Les affaires européennes, l’autre arène d’une éventuelle cohabitation
Quand le flou domine, autant prendre les devants. C’est ce qu’Emmanuel Macron a tenté de faire le 11 juillet dernier, en clôture du sommet de l’Otan, en laissant entendre qu’il comptait bien garder la main sur la politique extérieure, coupant l’herbe sous le pied de ceux qui voudraient lui contester certaines prérogatives : « La France a une Constitution claire en ces domaines, qui permet d’assurer la continuité de sa politique étrangère et de sa crédibilité internationale. »
Il fait ainsi référence sans le nommer au « domaine réservé » ; ces secteurs qui, comme la défense ou la politique étrangère, restent traditionnellement dans l’escarcelle du Président en cas de cohabitation.
Un usage qui relève moins de la Constitution que de la pratique du pouvoir. « Juridiquement, le domaine réservé n’existe pas », rappelle Thibaud Mulier, maître de conférences en droit public à l’université Paris-Nanterre.

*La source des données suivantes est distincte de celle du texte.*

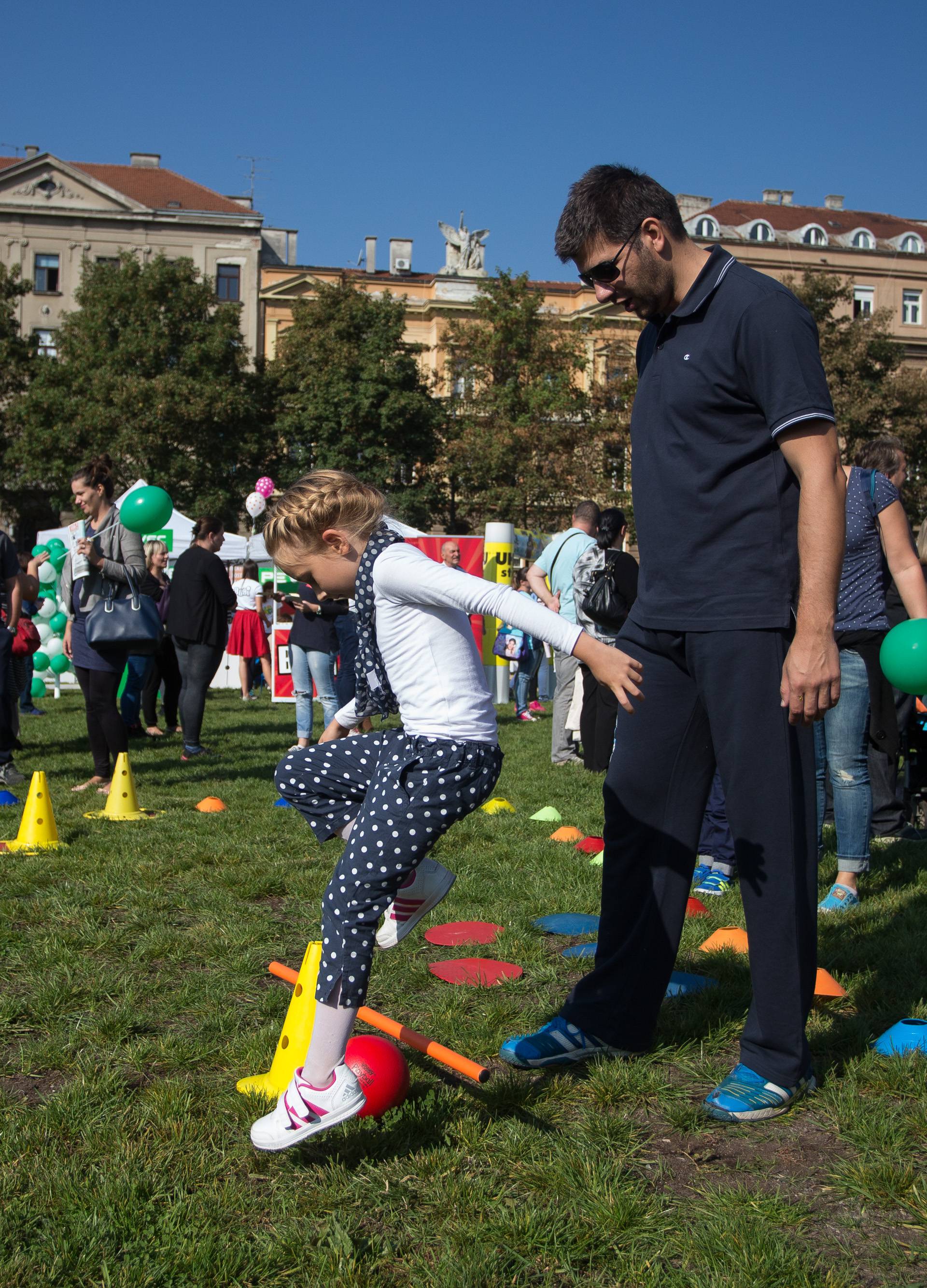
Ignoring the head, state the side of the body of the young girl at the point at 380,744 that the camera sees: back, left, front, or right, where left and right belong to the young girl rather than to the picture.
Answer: left

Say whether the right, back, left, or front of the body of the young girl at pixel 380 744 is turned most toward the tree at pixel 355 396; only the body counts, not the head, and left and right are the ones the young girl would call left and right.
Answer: right

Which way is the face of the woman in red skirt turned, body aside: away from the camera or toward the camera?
away from the camera

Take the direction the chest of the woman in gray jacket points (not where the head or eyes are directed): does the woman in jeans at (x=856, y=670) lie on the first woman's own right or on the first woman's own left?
on the first woman's own left
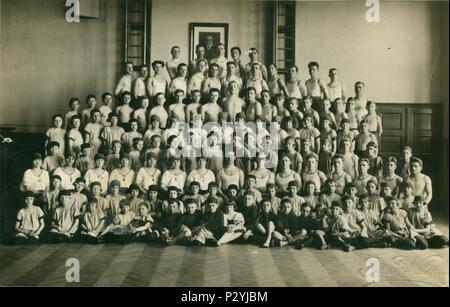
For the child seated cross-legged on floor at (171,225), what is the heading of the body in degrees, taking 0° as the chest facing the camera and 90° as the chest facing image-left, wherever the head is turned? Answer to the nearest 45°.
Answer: approximately 0°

En matière de défense, par exemple, la répartition des tâches n’est pas univoque : si le Président a le monopole du feu nucléaire et est « le chef des armées » (art. 15), le Premier ministre, lui, est « responsable de la Défense nationale » (art. 21).
C’est pourtant en partie en vertu de ce principe – non écrit – du domaine réservé que, hors période de cohabitation, le Président a la main sur la politique européenne de la France.
Mathieu Disant, professeur de droit public à l’université Paris I Panthéon-Sorbonne, parle d’« omniprésence, ou au moins de primauté présidentielle. Cela rejoint une conception héritée du général de Gaulle et de Georges Pompidou, selon laquelle la politique européenne de la France se confond avec la politique étrangère, que seul le Président peut incarner ».
En pratique, c’est le chef de l’État qui donne les grandes orientations et les feuilles de route à suivre dans les négociations au Conseil de l’Union européenne, l’enceinte où les ministres de tous les pays de l’UE se réunissent pour négocier et adopter la législation de l’Union.